Published: December 9, 2012

Following Ghana´s electoral campaign riddled with anti-gay hate, Prince K. MacDonald, a leading Human and LGBT rights advocate in the country, writing under a pseudonym, outlines a critical response.

Homosexuality is not western and evil like most Ghanaians perceive it. I feel insulted when someone tells me my sexuality is borrowed or western.

I have travelled around the world and have realized that actions, behaviors and attitudes are the same across the world. What is different is the treatment of homosexuals across Africa and others parts of the world.

For me, I think we need to listen to archbishop Desmond Tutu when he used the example of the color of our skin to promote love for gay people because sexuality cannot be changed as most people think and believe.

Democracy in Africa is not understood yet.

I think African countries should look at what might be suitable for the ´island´ known as Africa and practice that if they think they cannot agree with international democratic principles.
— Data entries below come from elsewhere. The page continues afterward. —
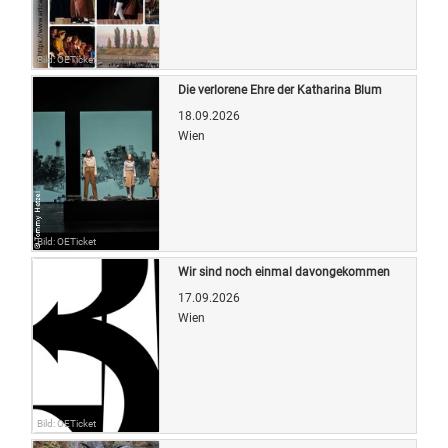
Bild: OETicket
Die verlorene Ehre der Katharina Blum
18.09.2026
Wien
Bild: OETicket
Wir sind noch einmal davongekommen
17.09.2026
Wien
Bild: OETicket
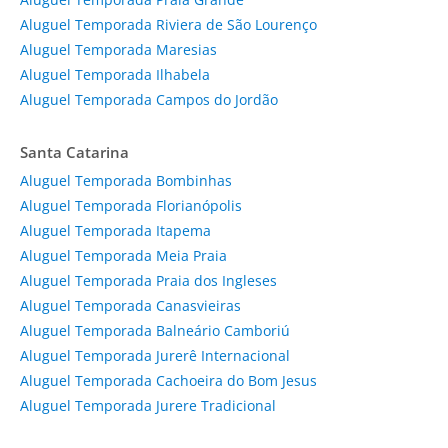
Aluguel Temporada Riviera de São Lourenço
Aluguel Temporada Maresias
Aluguel Temporada Ilhabela
Aluguel Temporada Campos do Jordão
Santa Catarina
Aluguel Temporada Bombinhas
Aluguel Temporada Florianópolis
Aluguel Temporada Itapema
Aluguel Temporada Meia Praia
Aluguel Temporada Praia dos Ingleses
Aluguel Temporada Canasvieiras
Aluguel Temporada Balneário Camboriú
Aluguel Temporada Jurerê Internacional
Aluguel Temporada Cachoeira do Bom Jesus
Aluguel Temporada Jurere Tradicional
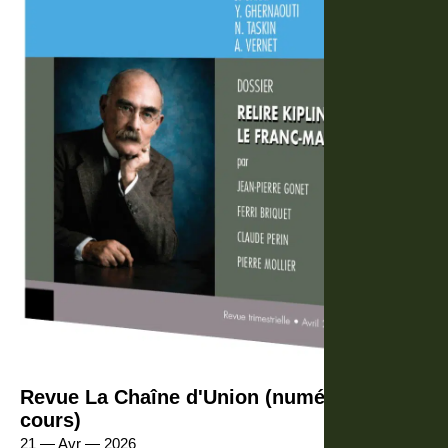
Revue La Chaîne d'Union (numéro en
cours)
21 — Avr — 2026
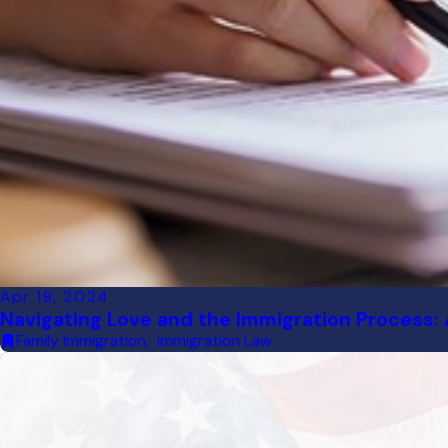
Apr 18, 2024
Navigating Love and the Immigration Process: A
Family Immigration
,
Immigration Law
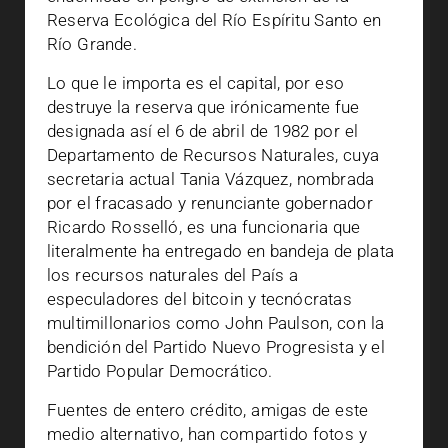
Reserva Ecológica del Río Espíritu Santo en
Río Grande.
Lo que le importa es el capital, por eso
destruye la reserva que irónicamente fue
designada así el 6 de abril de 1982 por el
Departamento de Recursos Naturales, cuya
secretaria actual Tania Vázquez, nombrada
por el fracasado y renunciante gobernador
Ricardo Rosselló, es una funcionaria que
literalmente ha entregado en bandeja de plata
los recursos naturales del País a
especuladores del bitcoin y tecnócratas
multimillonarios como John Paulson, con la
bendición del Partido Nuevo Progresista y el
Partido Popular Democrático.
Fuentes de entero crédito, amigas de este
medio alternativo, han compartido fotos y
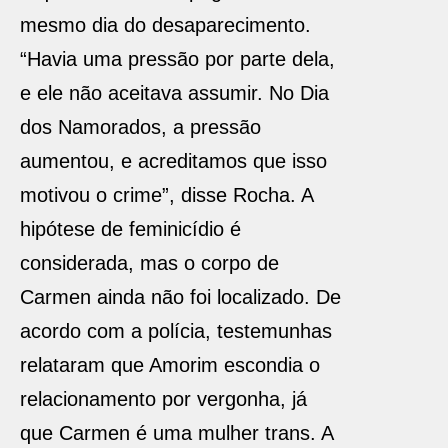
mesmo dia do desaparecimento.
“Havia uma pressão por parte dela,
e ele não aceitava assumir. No Dia
dos Namorados, a pressão
aumentou, e acreditamos que isso
motivou o crime”, disse Rocha. A
hipótese de feminicídio é
considerada, mas o corpo de
Carmen ainda não foi localizado. De
acordo com a polícia, testemunhas
relataram que Amorim escondia o
relacionamento por vergonha, já
que Carmen é uma mulher trans. A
Democracy in Africa therefore will not make Africans tolerant of homosexual issues.

Africa and Ghana needs to learn lessons from the Nazi regime in Germany to enable them to admire and support their own LGBT people here.

Now, education is the major problem in Africa because we do not even have the people to conduct research on gender identity and sexuality issues.

The Nazi campaign against homosexuality targeted the more than one million German men who, the state asserted, carried a ´degeneracy´ that threatened the ´disciplined masculinity´ of Germany. Denounced as ´antisocial parasites´ and as ´enemies of the state,´ more than 100,000 men were arrested under a broadly interpreted law against homosexuality. Approximately 50,000 men served prison terms as convicted homosexuals, while an unknown number were institutionalized in mental hospitals.